Data sources: Thirty-six references on adolescent development, STDs, STD risk factors, and factors influencing condom use among heterosexual adolescents.
Study selection: Twenty-two research articles addressing issues influencing condom use by heterosexual adolescents.
Data synthesis: This review identifies unique risk factors related to adolescents and their risk for STDs, barriers to and facilitators of condom use, and suggestions for health care providers to increase condom use among adolescents.
Conclusions: Although research on condom use among adolescents has inherent difficulties, current findings, along with reported high rates of STDs in this population, indicate infrequent and inconsistent condom use. Many factors contribute to the motivation for condom use and should be assessed individually. Using the Health Belief Model as a theoretical framework, health care providers can guide the adolescent to make realistic risk assessments and identify positive ways of incorporating condoms into their sexual lives. Further research then must be conducted to test the effectiveness of this approach.
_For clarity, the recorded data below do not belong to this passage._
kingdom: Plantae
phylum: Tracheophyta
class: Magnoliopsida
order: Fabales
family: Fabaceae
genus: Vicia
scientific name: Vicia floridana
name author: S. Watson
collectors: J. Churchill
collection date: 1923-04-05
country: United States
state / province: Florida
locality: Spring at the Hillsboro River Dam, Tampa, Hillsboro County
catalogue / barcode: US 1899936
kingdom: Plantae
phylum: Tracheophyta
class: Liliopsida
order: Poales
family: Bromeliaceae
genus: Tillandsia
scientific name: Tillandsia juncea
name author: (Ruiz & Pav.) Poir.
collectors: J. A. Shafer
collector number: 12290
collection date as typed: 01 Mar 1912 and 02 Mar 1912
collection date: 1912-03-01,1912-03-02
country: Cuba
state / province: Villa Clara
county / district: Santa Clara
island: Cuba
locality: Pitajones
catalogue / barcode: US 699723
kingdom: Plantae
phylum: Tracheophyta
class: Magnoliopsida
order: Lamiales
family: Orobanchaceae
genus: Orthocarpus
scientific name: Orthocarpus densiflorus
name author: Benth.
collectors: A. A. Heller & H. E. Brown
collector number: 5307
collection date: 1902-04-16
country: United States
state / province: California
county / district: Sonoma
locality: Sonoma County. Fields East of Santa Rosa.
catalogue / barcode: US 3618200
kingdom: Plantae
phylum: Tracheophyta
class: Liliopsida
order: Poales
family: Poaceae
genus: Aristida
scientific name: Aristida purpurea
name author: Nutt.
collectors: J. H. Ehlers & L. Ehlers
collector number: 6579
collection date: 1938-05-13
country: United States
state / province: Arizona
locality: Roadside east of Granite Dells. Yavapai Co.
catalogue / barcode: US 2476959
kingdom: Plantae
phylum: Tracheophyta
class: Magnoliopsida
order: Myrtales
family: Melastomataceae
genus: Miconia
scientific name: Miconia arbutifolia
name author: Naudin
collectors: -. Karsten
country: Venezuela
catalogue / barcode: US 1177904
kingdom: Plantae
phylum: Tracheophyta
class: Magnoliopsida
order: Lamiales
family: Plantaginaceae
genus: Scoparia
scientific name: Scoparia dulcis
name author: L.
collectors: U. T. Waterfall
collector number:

PIP: A nurse practitioner at Women's and Children's Health Services in Philadelphia, Pennsylvania, has reviewed 26 documents on adolescent development, sexually transmitted disease (STDs), STD risk factors, and factors influencing condom use among heterosexual adolescents to develop recommendations for STD prevention programs. She uses the constructs of the Health Belief Model (HBM) to incorporate the findings of the literature review into the recommendations. Adolescents tend to use condoms infrequently and inconsistently. They also have a high rate of STDs. The perception that one can enjoy sex with condoms, condom use allows sex at the spur of the moment, condoms are clean and easy to use, condoms are popular with peers, and condoms require the male to be responsible has a positive association with intention to use condoms among adolescents. Among males, the perception of positive attitudes from their girlfriends toward condoms and an increased confidence in their ability to use condoms correctly is positively associated with condom use. Factors associated with nonuse include perceived barriers to condom use (inconvenience, reduced sexual pleasure, or embarrassing to use), increased use of nonbarrier contraceptives since they remove pregnancy prevention as a motivation for condom use, many lifetime partners, intercourse with strangers, multiple sex partners, and alcohol or illicit drug use. HBM focuses on the individual's perceptions, so health providers and educators should assess the individual's needs and how the adolescent's current behavior is meeting these needs. After identifying perceptions about condom use, the provider can intervene. Interventions include targeting misconceptions and perceptions of personal vulnerability and helping the adolescent do a more realistic risk assessment. Providers should focus on the social and physical benefits of condom use rather than just on the health benefits. They should also emphasize modes of STD transmission and effective means of protection, including a demonstration of condom use on a model.